Mi riscuoto. «Scusami. Stavo riflettendo su ciò che hai detto e… credo tu abbia ragione. Devo essere più ferma nelle mie decisioni.»
«Dunque, cercherai il tuo bell’italiano da sbaciucchiare?»
«No!» Le guance avvampano. «Intendevo dire che proverò a partecipare al progetto di moda. Accetterò la collaborazione con Sonia e, insieme, lavoreremo per portare a casa un risultato che soddisfi la giuria.»
Alya sbuffa. «Immagino che dovrò accontentarmi per ora.»
 
***
 
Scanso un paio di persone che camminano nel senso opposto a mio e accelero il passo. Sono in ritardo colossale.
Ho perso tempo ad aiutare la nonna a scegliere il look per il suo incontro nella Galleria del Duomo e non ho badato ai minuti che scorrevano. Spero che almeno a lei vada tutto per il meglio.
Svolto l’angolo, l’Accademia compare in fondo alla strada. Inciampo in una mattonella, allargo le braccia per mantenere l’equilibrio e riprendo a correre.
Proprio oggi che la borsa è stracolma di libri, i mezzi pubblici dovevano interrompere il servizio. La mia solita fortuna.
In prossimità del cancello, rallento il passo e mi strofino il braccio sulla fronte zuppa di sudore. Ciocche di capelli mi si sono attaccate alle tempie, la t-shirt è diventata una seconda pelle.
Ho bisogno di riprendere fiato o i polmoni mi scoppieranno. Mi fermo e poso i palmi sulle ginocchia.
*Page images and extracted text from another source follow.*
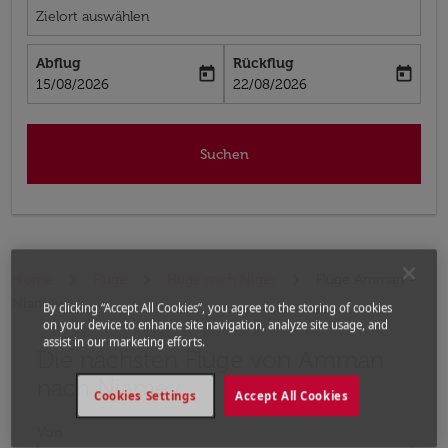
Zielort auswählen
Abflug
Rückflug
today
today
fc-booking-departure-date-aria-label
fc-booking-return-date-aria-label
15/08/2026
22/08/2026
Suchen
Home
Flüge
Flüge nach Niger
Flüge Amman -
Niamey
By clicking “Accept All Cookies”, you agree to the storing of cookies
on your device to enhance site navigation, analyze site usage, and
assist in our marketing efforts.
Die nächsten Flüge von Amman
Bitte ändern Sie Ihre gewünschte Route (Abflugort un
nach Niamey
Cookies Settings
Accept All Cookies
Von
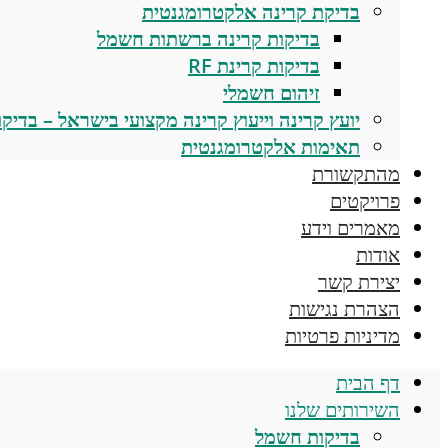
בדיקת קרינה אלקטרומגנטית
בדיקות קרינה ברשתות חשמל
בדיקות קרינת RF
זיהום חשמלי
יועץ קרינה וייעוץ קרינה מקצועי בישראל – בדיקות,
תאימות אלקטרומגנטית
מהתקשורת
פרויקטים
מאמרים וידע
אודות
יצירת קשר
הצהרת נגישות
מדיניות פרטיות
דף הבית
השירותים שלנו
בדיקות חשמל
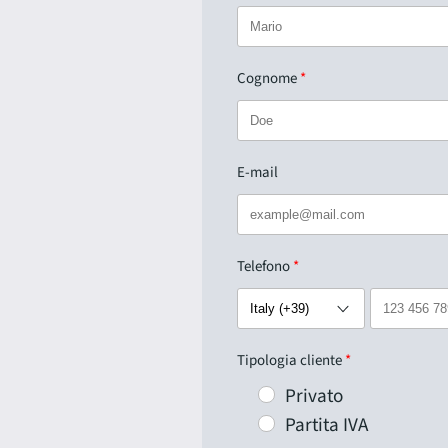
Cognome
E-mail
Telefono
Tipologia cliente
Privato
Partita IVA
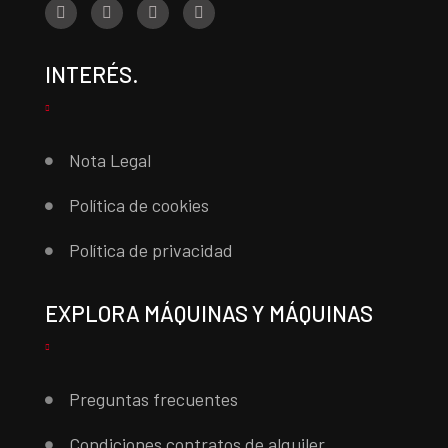
INTERÉS.
Nota Legal
Política de cookies
Política de privacidad
EXPLORA MÁQUINAS Y MÁQUINAS
Preguntas frecuentes
Condiciones contratos de alquiler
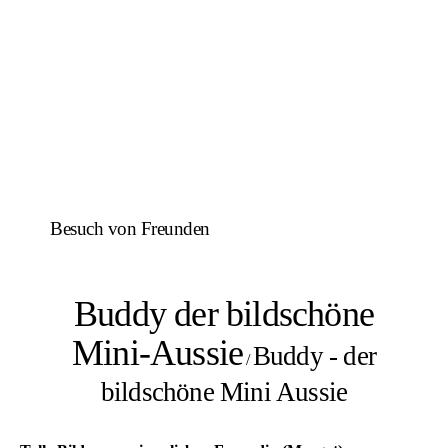
Besuch von Freunden
Buddy der bildschöne
Mini-Aussie
Buddy - der
/
bildschöne Mini Aussie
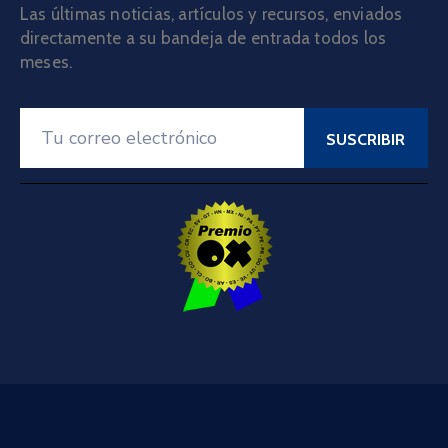
Las últimas noticias, artículos y recursos, enviados
directamente a su bandeja de entrada todos los
meses.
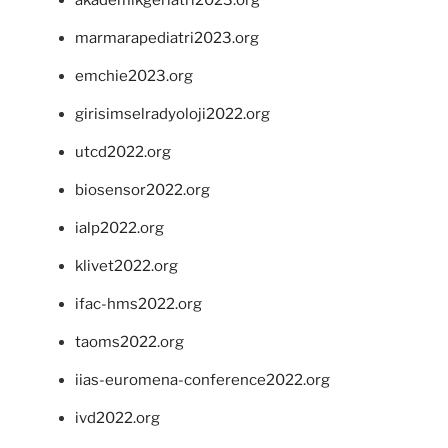
marmarapediatri2023.org
emchie2023.org
girisimselradyoloji2022.org
utcd2022.org
biosensor2022.org
ialp2022.org
klivet2022.org
ifac-hms2022.org
taoms2022.org
iias-euromena-conference2022.org
ivd2022.org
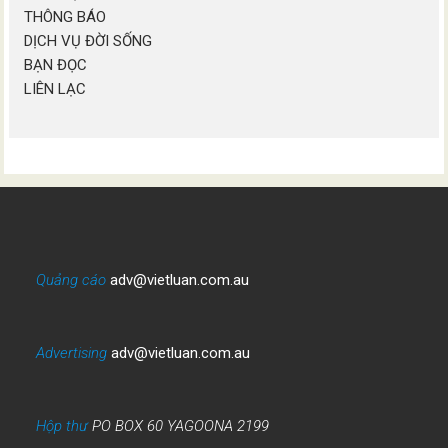
THÔNG BÁO
DỊCH VỤ ĐỜI SỐNG
BẠN ĐỌC
LIÊN LẠC
Quảng cáo
adv@vietluan.com.au
Advertising
adv@vietluan.com.au
Hộp thư
PO BOX 60 YAGOONA 2199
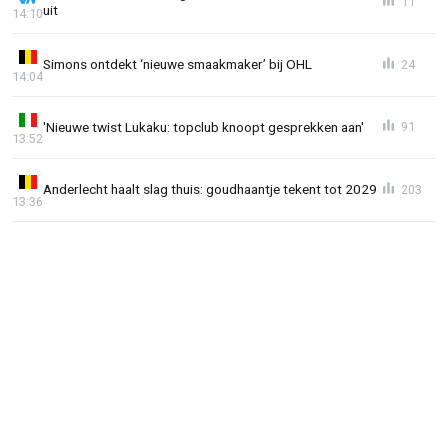
11
uit
14:10
Simons ontdekt ‘nieuwe smaakmaker’ bij OHL
24
14:04
'Nieuwe twist Lukaku: topclub knoopt gesprekken aan'
91
13:52
Anderlecht haalt slag thuis: goudhaantje tekent tot 2029
203
13:36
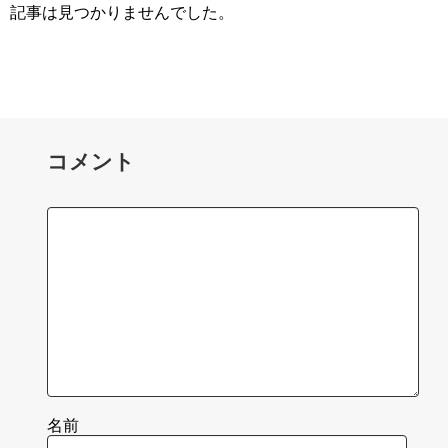
記事は見つかりませんでした。
コメント
名前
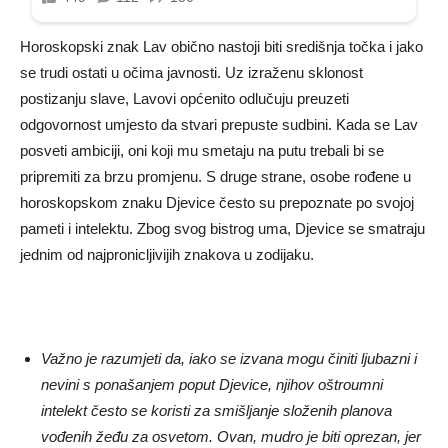
Horoskopski znak Lav obično nastoji biti središnja točka i jako
se trudi ostati u očima javnosti. Uz izraženu sklonost
postizanju slave, Lavovi općenito odlučuju preuzeti
odgovornost umjesto da stvari prepuste sudbini. Kada se Lav
posveti ambiciji, oni koji mu smetaju na putu trebali bi se
pripremiti za brzu promjenu. S druge strane, osobe rođene u
horoskopskom znaku Djevice često su prepoznate po svojoj
pameti i intelektu. Zbog svog bistrog uma, Djevice se smatraju
jednim od najpronicljivijih znakova u zodijaku.
Važno je razumjeti da, iako se izvana mogu činiti ljubazni i
nevini s ponašanjem poput Djevice, njihov oštroumni
intelekt često se koristi za smišljanje složenih planova
vođenih žeđu za osvetom. Ovan, mudro je biti oprezan, jer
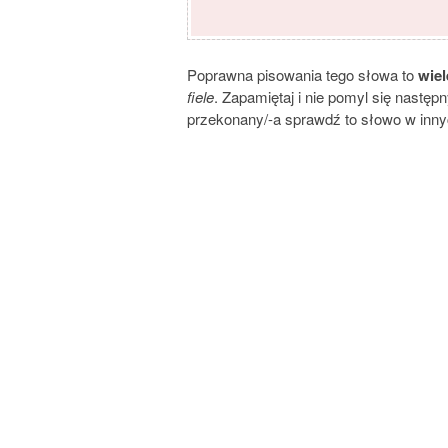
Poprawna pisowania tego słowa to
wiel
fiele
. Zapamiętaj i nie pomyl się następ
przekonany/-a sprawdź to słowo w innyc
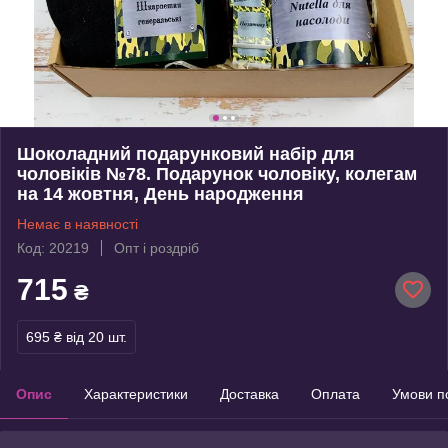
Шоколадний подарунковий набір для
чоловіків №78. Подарунок чоловіку, колегам
на 14 жовтня, День народження
Немає в наявності
Код: 20219
Опт і роздріб
715
₴
695 ₴
від 20 шт.
Опис
Характеристики
Доставка
Оплата
Умови п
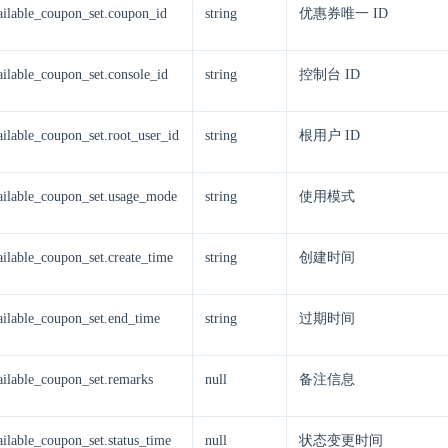
vailable_coupon_set.coupon_id
string
优惠券唯一 ID
vailable_coupon_set.console_id
string
控制台 ID
vailable_coupon_set.root_user_id
string
根用户 ID
vailable_coupon_set.usage_mode
string
使用模式
ailable_coupon_set.create_time
string
创建时间
vailable_coupon_set.end_time
string
过期时间
vailable_coupon_set.remarks
null
备注信息
ailable_coupon_set.status_time
null
状态变更时间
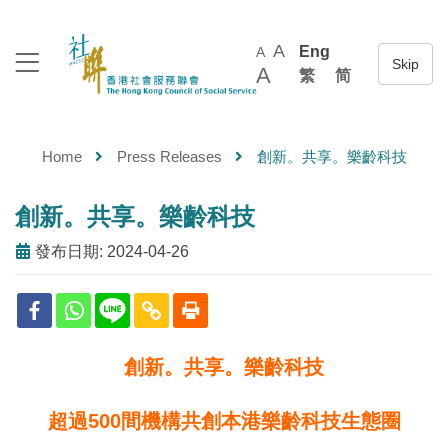
A
Eng
A
A
繁
简
Home
Press Releases
創新。共享。樂齡科技
創新。共享。樂齡科技
發布日期: 2024-04-26
創新。共享。樂齡科技
超過
500
間機構共創本港樂齡科技生態圈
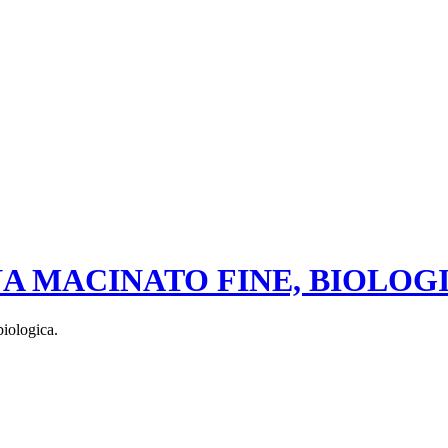
MACINATO FINE, BIOLOGICO, 
biologica.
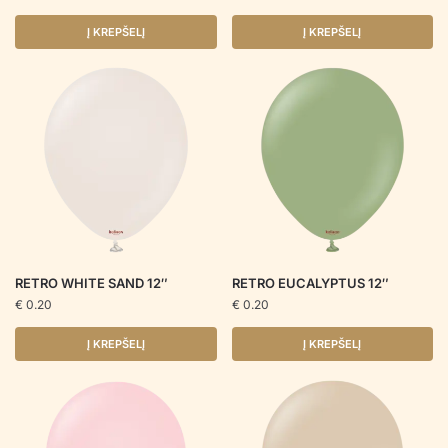
Į KREPŠELĮ
Į KREPŠELĮ
RETRO WHITE SAND 12″
RETRO EUCALYPTUS 12″
€
0.20
€
0.20
Į KREPŠELĮ
Į KREPŠELĮ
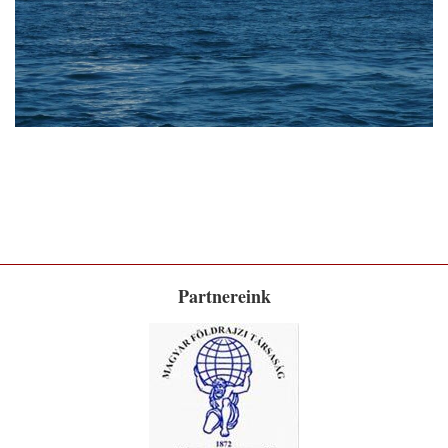
Partnereink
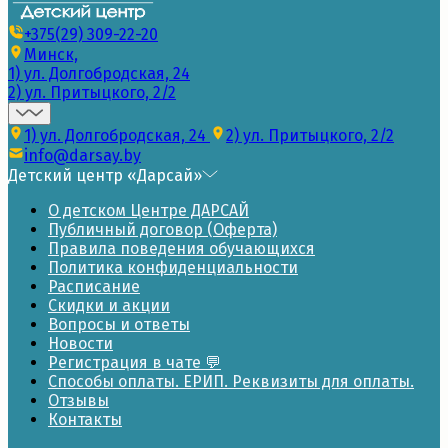
+375(29) 309-22-20
Минск,
1) ул. Долгобродская, 24
2) ул. Притыцкого, 2/2
1) ул. Долгобродская, 24
2) ул. Притыцкого, 2/2
info@darsay.by
Детский центр «Дарсай»
О детском Центре ДАРСАЙ
Публичный договор (Оферта)
Правила поведения обучающихся
Политика конфиденциальности
Расписание
Скидки и акции
Вопросы и ответы
Новости
Регистрация в чате 💬
Способы оплаты. ЕРИП. Реквизиты для оплаты.
Отзывы
Контакты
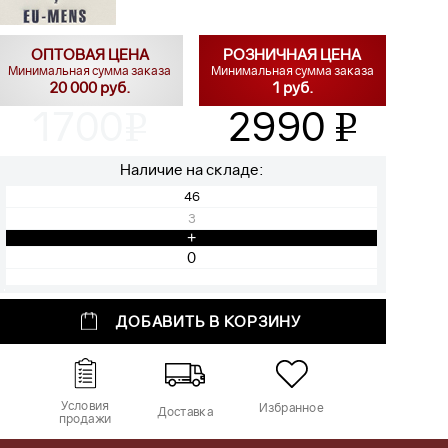
ОПТОВАЯ ЦЕНА
РОЗНИЧНАЯ ЦЕНА
Минимальная сумма заказа
Минимальная сумма заказа
20 000 руб.
1 руб.
1700
2990
v
v
Наличие на складе:
46
3
+
ДОБАВИТЬ В КОРЗИНУ
Условия
Избранное
Доставка
продажи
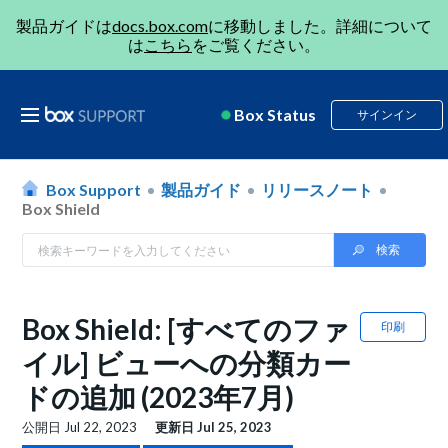
製品ガイドは
docs.box.com
に移動しました。詳細について
は
こちら
をご覧ください。
Box Status
サインイン
Box Support
製品ガイド
リリースノート
Box Shield
Box Shield: [すべてのファ
印刷
イル] ビューへの分類カー
ドの追加 (2023年7月)
公開日
Jul 22, 2023
更新日
Jul 25, 2023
In soli due giorni, avrò bruciato le calorie di un anno.
Davanti all’ingresso sono raggruppati alcuni ragazzi dell’ultimo anno, alcuni seduti sui loro motorini. Cori di risate e nuvolette di fumo si sollevano dal gruppo.
Lancio un’occhiata all’orologio al polso: le 9:10. Le lezioni sono iniziate quaranta minuti fa, che ci fanno quelli a bighellonare all’esterno?
Mi accosto a loro e mi paralizzo. Il cancello è chiuso.
Diavoli!
Sono arrivata talmente in ritardo che hanno chiuso l’ingresso. Oltre all’assenza, ho perso anche l’occasione per parlare con Sonia e dirle che volevo fare squadra con lei per il progetto.
Artiglio un paletto del cancello e ci batto la fronte contro. Una corsa inutile.
Una voce maschile si leva dal gruppo. «Ehi, ragazza!»
È un ragazzo bruno con i capelli a spazzola, a cavallo di un motorino. Schiocca via il mozzicone dalle dita, la cicca descrive una parabola in aria e atterra sull’asfalto.
Smonta dal motorino e schiaccia con il calcagno il mozzicone. «La scuola è chiusa oggi.»
«Chiusa?» Apro la bocca. «Non c’erano avvisi, ieri.»
«Infatti l’hanno deciso stamattina, dopo quello che è successo in piazza Duomo.»
«Cos’è successo?»
Il ragazzo storce la bocca. «I Satiri hanno preso d’assedio la stazione della metropolitana. Ci sono degli ostaggi nei vagoni. La situazione è critica.»